Anastasiadis: Kabul etmem söz konusu değil - Havadis Gazetesi | Kıbrıs Haber
Cuma, Mart 29, 2024
Güney KıbrısKıbrısManşet

Anastasiadis: Kabul etmem söz konusu değil

Rum lider Nikos Anastasiadis, Cumhurbaşkanı Akıncı’nın Gutteres Çerçevesi’ni stratejik bir anlaşma olarak imzalama önerisine basın yoluyla net yanıt verdi

Rum lider Nikos Anastasiadis’in, Fileleftheros’a verdiği mülakatın Kıbrıs  sorunuyla ilgili bölümü dün yayınlandı. Gazetenin manşetten verdiği mülakatta Rum lider Cumhurbaşkanı Akıncı’nın Gutteres Çerçevesi’ni stratejik bir anlaşma olarak imzalama önerisine de net bir yanıt verdi. Anastasiadis, öneriyi “Böyle bir şeyi kabul etmem söz konusu değildir” diyerek reddetti.  Filelefteros’un mülakatından dikkat çekici başlıklar şöyle:

Soru: Mustafa Akıncı, Guterres çerçevesi üzerinde anlaşmanız konusunda size çağrı yaptı. Sizin taraf olumlu yanıt vermedi.


Anastasiadis: Akıncı, Guterres Çerçevesini stratejik anlaşma olarak kabul etmemiz ve sonrasında diyaloga girmemiz konusunda bir açıklama yaptı. Her şeyden önce şuna açıklık getirmemiz gerekir. Eğer 4 Temmuz tarihinde şekillendiği biçimde, garanti, müdahale ve askerlerin ayrılması konularını içeren Guterres çerçevesini kast ediyorsanız, bu çağrının olumlu olduğunu düşünüyorum. Ancak Akıncı’nın verdiği yanıt, başka şeyden söz ediyordu. 30 Haziran tarihide, Eide tarafından sunulan gayrı resmi bir belgeden söz ediyor.

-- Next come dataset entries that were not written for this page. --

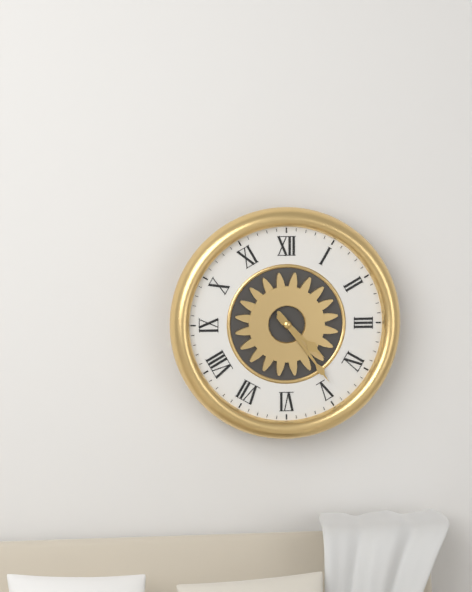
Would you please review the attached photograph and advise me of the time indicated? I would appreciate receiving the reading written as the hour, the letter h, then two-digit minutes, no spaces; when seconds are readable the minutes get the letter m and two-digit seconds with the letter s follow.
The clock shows 4h24
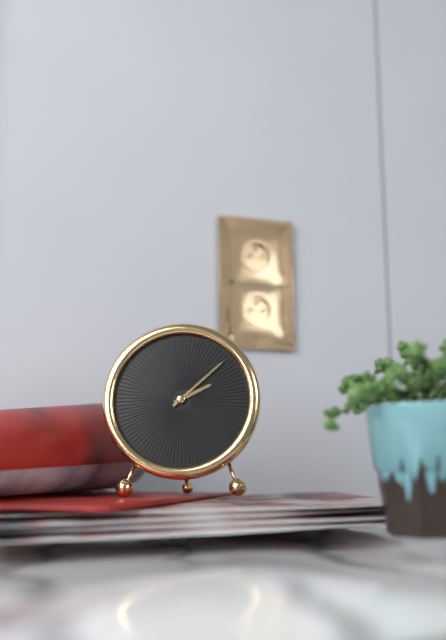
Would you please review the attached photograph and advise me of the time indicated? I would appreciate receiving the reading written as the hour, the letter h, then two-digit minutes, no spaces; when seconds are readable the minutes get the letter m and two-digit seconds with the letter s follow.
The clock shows 2h08
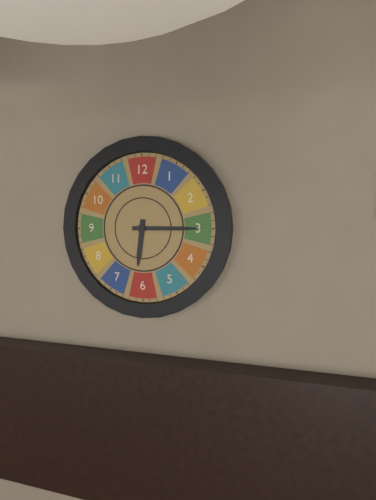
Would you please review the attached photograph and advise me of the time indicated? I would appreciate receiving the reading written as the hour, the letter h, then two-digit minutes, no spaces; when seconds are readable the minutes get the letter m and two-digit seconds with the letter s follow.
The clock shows 6h15
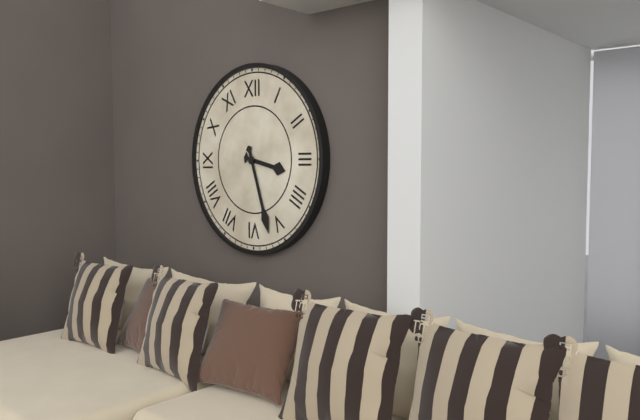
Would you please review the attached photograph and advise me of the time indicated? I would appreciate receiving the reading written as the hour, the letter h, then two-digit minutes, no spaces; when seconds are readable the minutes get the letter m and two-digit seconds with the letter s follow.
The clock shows 3h27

Gayrı resmi belgede Eide, Antonio Guterres’in 28 Haziran tarihinde önerdiği parametreleri kendisinin anladığı şekilde dile getirdi. Yaşananlar herkes tarafından biliniyor. O zaman iki taraf da (biz ve Kıbrıslı Türkler) şikayet ettik. Bu konuyla ilgili olarak Mavroyannis’in gönderdiği ve aldığı mesajlar vardır. Bunun üzerine BM, Eide’nin gayrı resmi belgesi olmadan ilerlememizi önerdi. Ancak 4 Temmuz tarihinde Eide geldi ve gayrı resmi belge ile ilgili olarak herhangi bir yanlış anlaşılmaya ve yanlış yorumlamaya mahal vermemek için, Genel Sekreterin talimatı üzerine bize “Genel Sekreter bana bunu size, kendi çerçevesi olarak takdim etmemi istedi” dedi. Guterres Çerçevesi odur.

 

Soru: Kıbrıs Rum tarafının buna yanıtı olumlu muydu?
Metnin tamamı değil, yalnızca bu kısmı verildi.